Now the LORD said to Moses, “One more plague I will bring on Pharaoh and on Egypt; after that he will let you go from here. When he lets you go, he will surely drive you out from here completely. Speak now in the hearing of the people that each man ask from his neighbor and each woman from her neighbor for articles of silver and articles of gold.” …
Now the sons of Israel had done according to the word of Moses, for they had requested from the Egyptians articles of silver and articles of gold, and clothing; and the LORD had given the people favor in the sight of the Egyptians, so that they let them have their request. Thus they plundered the Egyptians.

~ Exodus 11.1-2, 12.35-36
The question of the relation of Christian theology to secular and pagan philosophy has long been questioned within the Christian tradition. Indeed, from the very beginnings of Christian theology this question has created controversy in the Church. Thus, Tertullian, writing in the early third century, rhetorically asks: “What does Athens have to do with Jerusalem?” Tertullian believed that Athens [pagan philosophy] has nothing whatsoever to do with Jerusalem [Christian theology]. However, other Church Fathers, notably Origen in the East in the late second century, and Augustine in the West in the late fourth century, argued that Christian theology could make significant gains by dialoguing with pagan philosophy and appropriating its methods, categories and terms. In this regard, both Origen and Augustine [and several others since then] used the analogy of “plundering the Egyptians” to speak of this appropriation. Just as Israel, in obedience to God, plundered Egypt on their way to the promised land, so also the Christian theologian can “plunder” pagan philosophy on the way to Christian theology.
However, I wonder a little about the approach of Origen, Augustine, & Co.

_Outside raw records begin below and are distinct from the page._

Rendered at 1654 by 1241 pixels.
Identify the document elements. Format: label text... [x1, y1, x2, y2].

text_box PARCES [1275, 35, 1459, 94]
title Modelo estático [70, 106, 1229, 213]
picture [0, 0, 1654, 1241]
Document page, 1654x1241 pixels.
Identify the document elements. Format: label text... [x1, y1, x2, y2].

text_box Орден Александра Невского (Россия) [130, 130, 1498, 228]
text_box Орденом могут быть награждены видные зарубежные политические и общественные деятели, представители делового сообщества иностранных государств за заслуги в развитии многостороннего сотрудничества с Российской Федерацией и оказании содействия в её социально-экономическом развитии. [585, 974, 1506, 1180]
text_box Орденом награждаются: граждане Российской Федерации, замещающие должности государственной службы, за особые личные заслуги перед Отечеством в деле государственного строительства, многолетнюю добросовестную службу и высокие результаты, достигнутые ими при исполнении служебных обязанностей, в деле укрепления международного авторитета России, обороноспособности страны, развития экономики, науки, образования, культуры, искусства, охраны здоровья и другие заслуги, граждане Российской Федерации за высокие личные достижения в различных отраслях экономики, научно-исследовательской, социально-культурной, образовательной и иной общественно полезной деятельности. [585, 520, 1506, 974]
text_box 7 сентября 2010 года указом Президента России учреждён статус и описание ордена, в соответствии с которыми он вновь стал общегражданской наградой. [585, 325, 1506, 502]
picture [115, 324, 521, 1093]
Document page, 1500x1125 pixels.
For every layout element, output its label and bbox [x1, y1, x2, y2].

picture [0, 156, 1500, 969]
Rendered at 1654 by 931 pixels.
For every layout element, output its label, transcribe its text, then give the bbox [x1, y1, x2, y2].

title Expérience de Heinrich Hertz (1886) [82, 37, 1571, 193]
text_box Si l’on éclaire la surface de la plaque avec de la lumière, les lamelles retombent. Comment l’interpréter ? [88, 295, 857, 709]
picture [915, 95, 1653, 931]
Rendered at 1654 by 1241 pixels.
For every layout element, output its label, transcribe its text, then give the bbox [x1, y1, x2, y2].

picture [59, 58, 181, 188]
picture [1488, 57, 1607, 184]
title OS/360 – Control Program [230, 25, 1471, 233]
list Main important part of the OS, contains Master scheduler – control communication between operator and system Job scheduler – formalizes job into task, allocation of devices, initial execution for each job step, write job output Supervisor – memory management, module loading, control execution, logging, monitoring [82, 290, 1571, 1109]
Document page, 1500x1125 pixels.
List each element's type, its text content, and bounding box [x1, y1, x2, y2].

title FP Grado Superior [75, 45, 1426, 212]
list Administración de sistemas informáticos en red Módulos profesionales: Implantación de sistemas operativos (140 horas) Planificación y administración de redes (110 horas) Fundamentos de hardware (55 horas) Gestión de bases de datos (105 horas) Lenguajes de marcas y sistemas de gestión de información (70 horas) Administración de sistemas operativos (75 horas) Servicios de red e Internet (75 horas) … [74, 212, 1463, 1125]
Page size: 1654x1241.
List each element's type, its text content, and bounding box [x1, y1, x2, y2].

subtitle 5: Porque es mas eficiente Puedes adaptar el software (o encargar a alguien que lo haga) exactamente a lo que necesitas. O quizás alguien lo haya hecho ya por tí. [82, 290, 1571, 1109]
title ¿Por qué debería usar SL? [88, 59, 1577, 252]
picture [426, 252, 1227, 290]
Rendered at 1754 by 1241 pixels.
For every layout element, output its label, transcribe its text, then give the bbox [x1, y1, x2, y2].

After all, not long after the Hebrews plunder Egypt, what happens to the gold that they took with them into the wilderness? It was melted down and turned into a golden calf. Plundering Egypt leads fairly naturally into worshiping Egypt's gods. That is to say, Christian theology, in its eagerness to gain respectability, relevance, and practicality, can be a little too eager in its appropriation from secular philosophical systems, and the end result can be very appealing, impressive, and convincing… but not at all Christian. Plundering secular philosophies often leads to the abandonment of the Christian god. Our plunder becomes that which fuels our idolatry. To state things in an overly simplistic manner, this is the mistake often made by more Liberal theologians.
Furthermore, it seems that many contemporary Christian theologians are so eager to plunder Egypt that they don't just plunder Egypt as they depart. They return again and again to Egypt [note that God commands the Hebrews not to return to Egypt], and often end up deciding that the back and forth journey is a waste of time. And so they have taken up residence in Egypt, and have been delighted to do so. It's much more comfortable. In Egypt we get the security, respect, and acclaim we desire. Thus, we forget that the people of God are a people on the way to the holy land, and as such we will be forever seen as a little odd to those around us. Thus, as Hauerwas and Willimon say, we are “resident aliens” or as Rodney Clapp says, we are “a peculiar people”. After all, following Jesus is not a road that is altogether appealing, respectable or intelligible. Rather it is a road that seems foolish, embarrassing, distasteful, and painful. Too often our motive for plundering Egypt stems from our fear of carrying a cross. Instead of being a cruciform people presenting an embodied mystery to a wondering world, we become a respectable people presenting efficient arguments to a pragmatic world. To state things in an overly simplistic manner, this is the mistake often made by Conservative theologians.
In this regard, I am tempted to side with Tertullian. Of course, Tertullian himself was more influenced by the philosophy of his day than he seems to recognise. We are all inescapably contextual beings and will be shaped by the categories, themes, and methods of our times. Thus, if we are to avoid the mistake of either worshiping Egypts gods or making Egypt our home, we must maintain a critical distance from secular philosophical frameworks, hermeneutics, languages, and stories, while also reflecting critically upon ourselves.
God may have commanded the Hebrews to plunder Egypt, but the Church's vocation is rather different. Like Paul, we are to be “fools for Christ's sake… weak… without honour” saved not by the wisdom of the wise but by the “power of God” which destroys the wisdom of the wise and which is, therefore, a “stumbling block” to some and “foolishness” to the rest [cf. 1 Cor 1 & 4].